Saved data entries
==*==

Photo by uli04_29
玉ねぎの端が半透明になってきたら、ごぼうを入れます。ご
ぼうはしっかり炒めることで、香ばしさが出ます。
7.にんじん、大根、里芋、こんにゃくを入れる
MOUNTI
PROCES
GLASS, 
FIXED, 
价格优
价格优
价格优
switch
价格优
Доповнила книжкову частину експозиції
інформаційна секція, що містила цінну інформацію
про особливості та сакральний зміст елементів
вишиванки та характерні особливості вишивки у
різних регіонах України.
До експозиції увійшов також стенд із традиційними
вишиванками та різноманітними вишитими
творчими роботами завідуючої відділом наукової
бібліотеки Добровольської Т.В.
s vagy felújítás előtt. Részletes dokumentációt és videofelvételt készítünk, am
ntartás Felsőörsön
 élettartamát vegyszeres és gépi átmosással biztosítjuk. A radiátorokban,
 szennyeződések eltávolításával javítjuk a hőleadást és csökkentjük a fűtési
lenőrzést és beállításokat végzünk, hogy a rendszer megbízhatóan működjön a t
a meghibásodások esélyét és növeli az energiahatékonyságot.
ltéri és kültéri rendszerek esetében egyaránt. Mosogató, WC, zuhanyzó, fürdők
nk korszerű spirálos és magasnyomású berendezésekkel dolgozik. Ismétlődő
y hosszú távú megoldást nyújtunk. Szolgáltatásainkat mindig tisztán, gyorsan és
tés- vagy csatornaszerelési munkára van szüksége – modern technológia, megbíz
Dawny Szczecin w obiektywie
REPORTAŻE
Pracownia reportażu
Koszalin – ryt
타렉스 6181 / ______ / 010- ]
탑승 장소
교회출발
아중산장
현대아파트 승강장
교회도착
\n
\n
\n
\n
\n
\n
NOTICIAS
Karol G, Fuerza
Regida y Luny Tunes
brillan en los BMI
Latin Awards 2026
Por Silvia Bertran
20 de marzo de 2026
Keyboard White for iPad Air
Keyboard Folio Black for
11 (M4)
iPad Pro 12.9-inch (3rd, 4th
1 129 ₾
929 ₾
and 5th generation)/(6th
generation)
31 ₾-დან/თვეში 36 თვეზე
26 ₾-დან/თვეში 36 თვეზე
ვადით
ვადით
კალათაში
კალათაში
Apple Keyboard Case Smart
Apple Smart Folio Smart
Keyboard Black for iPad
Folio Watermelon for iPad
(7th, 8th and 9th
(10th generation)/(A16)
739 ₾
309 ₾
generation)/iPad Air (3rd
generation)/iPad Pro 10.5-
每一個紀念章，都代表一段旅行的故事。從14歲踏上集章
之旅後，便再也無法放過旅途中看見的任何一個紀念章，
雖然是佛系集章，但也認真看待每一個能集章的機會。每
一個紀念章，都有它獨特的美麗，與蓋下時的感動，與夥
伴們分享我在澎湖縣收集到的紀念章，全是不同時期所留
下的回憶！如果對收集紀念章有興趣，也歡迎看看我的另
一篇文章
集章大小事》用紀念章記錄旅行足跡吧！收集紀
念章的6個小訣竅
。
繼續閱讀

==*==

**YOUR ASSIGNMENT**: Look through the entries above. Copy out every line holding the word "Folio".

**REPLY TO THE EXERCISE**:
Keyboard Folio Black for
Apple Smart Folio Smart
Folio Watermelon for iPad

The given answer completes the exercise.